== Извлеченный текст ==
+-------+

Вас считают этаким эксцентричным австралийцем, деревенским поэтом, говорящим от имени городской культуры, католиком, говорящим от лица людей, по большей части неверующих[170]. Вас устраивает такое восприятие?
Я не говорю ни от чьего имени, я обращаюсь к читателям поэзии. Они могут быть католиками, евреями, кем угодно. Я говорю от себя лично. Я — католик и не верю, что все остальные — люди неверующие. Интеллектуалы, возможно, чаще всего и являются атеистами, или от них ждут, чтобы они были таковыми. Но более широкая публика очень неоднородна: кто-то верующий, кто-то даже католик. Я обращаюсь к тем, кто хочет меня читать.
Какой литературной традиции вы придерживаетесь?
Своей собственной. Она опирается на творчество некоторых моих австралийских предшественников, в особенности такого поэта, как Кеннет Слессор, а также Роланда Робинсона, Джеймса Маколи и других, чья поэтическая манера слегка отличается от европейской.
В каком возрасте вы их для себя открыли?
В школе мне рассказал о них мой учитель физкультуры: он понял, что я все равно не буду играть в футбол, и решил приобщить меня к поэзии.
Известны ли они за пределами Австралии?
Сейчас они становятся все более известными, в частности благодаря тому, что я пытаюсь сделать их известными. Британская Империя полагала, что только Англия способна породить поэзию. Мы же существовали для производства на свет солдат и шерсти.
Вы составили антологию "Five Fathers: Five Australian Poets of the Preacademic Era". В выборе этих пяти поэтов вы руководствовались вашими личными пристрастиями или это ведущие австралийские поэты?
Это ведущие австралийские поэты 1930–1965 годов: Кеннет Слессор, Роланд Робинсон, Дэвид Кэмпбелл, Джеймс Маколи и Фрэнсис Уэбб. Великое поколение поэтов-отцов. Мне кажется, книга получилась хорошей. Я только что закончил подготовку еще одной антологии, посвященной на сей раз ранней австралийской поэзии: один из поэтов, входящих в нее, отбывал в начале XIX века каторгу. Антология называется "Hell and After" и должна выйти в феврале следующего года. Поэта-каторжника зовут Макнамара. Наша народная традиция баллады восходит главным образом к нему. В книгу вошли стихи еще трех поэтов, родившихся и живших в девятнадцатом веке.
В ваших стихах часто рассказывается какая-нибудь история. Это сознательный прием?
Да. Я исхожу из устной традиции рассказа. Я вырос на этих историях; они окружали меня повсюду. Мой отец был прекрасным рассказчиком. Он был едва грамотным: любил бальные танцы, сплетни и разные истории. Сплетни и истории — это, разумеется, одно и то же.
У вас много метрически правильных стихов. Вы любите рифмованные стихи?
Да. И все любят, за исключением Джона Эшбери. Я ведь пишу не только для интеллектуалов и ученых. Когда мне хочется, я рифмую. Но не всегда. Кстати, из рифм я создаю джаз, как бы рифмуя. Поэзия должна обращаться и к телу тоже, не только к душе. В наши дни слишком многие поэты совершают Аристотелеву ошибку: божественным началом в человеке они считают один только интеллект.

+-------+

== Задания к тексту ==
A – Воспроизведите фрагмент интервью о поэзии, начиная со слов «В ваших стихах» и заканчивая словами «одно и то же.».
B – Назовите всех поэтов, которые, согласно интервью о поэзии, вошли в антологию «Five Fathers: Five Australian Poets of the Preacademic Era».

+-------+

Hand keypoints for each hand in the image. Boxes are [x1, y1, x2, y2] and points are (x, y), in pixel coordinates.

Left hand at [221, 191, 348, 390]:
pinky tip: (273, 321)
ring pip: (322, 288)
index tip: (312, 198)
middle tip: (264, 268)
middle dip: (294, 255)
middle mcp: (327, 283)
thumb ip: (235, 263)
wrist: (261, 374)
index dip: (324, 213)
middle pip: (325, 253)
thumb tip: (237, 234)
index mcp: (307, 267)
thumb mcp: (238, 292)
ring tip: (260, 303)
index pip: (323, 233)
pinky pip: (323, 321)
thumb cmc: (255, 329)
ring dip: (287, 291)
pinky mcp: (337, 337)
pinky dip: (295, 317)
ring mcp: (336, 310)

+-------+

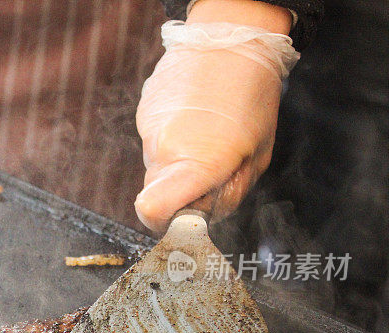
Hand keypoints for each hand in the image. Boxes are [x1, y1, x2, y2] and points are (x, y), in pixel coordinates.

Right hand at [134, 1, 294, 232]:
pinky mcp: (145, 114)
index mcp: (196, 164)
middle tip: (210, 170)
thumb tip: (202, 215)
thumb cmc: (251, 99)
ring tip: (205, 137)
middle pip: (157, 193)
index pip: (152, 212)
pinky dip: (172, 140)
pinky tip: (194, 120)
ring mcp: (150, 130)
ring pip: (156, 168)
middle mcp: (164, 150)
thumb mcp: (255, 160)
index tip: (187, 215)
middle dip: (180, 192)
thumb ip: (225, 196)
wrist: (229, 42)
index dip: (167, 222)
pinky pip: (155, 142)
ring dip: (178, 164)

+-------+

== Ответы ниже ==
A –
В ваших стихах часто рассказывается какая-нибудь история. Это сознательный прием?
Да. Я исхожу из устной традиции рассказа. Я вырос на этих историях; они окружали меня повсюду. Мой отец был прекрасным рассказчиком. Он был едва грамотным: любил бальные танцы, сплетни и разные истории. Сплетни и истории — это, разумеется, одно и то же.

B – Кеннет Слессор, Роланд Робинсон, Дэвид Кэмпбелл, Джеймс Маколи, Фрэнсис Уэбб.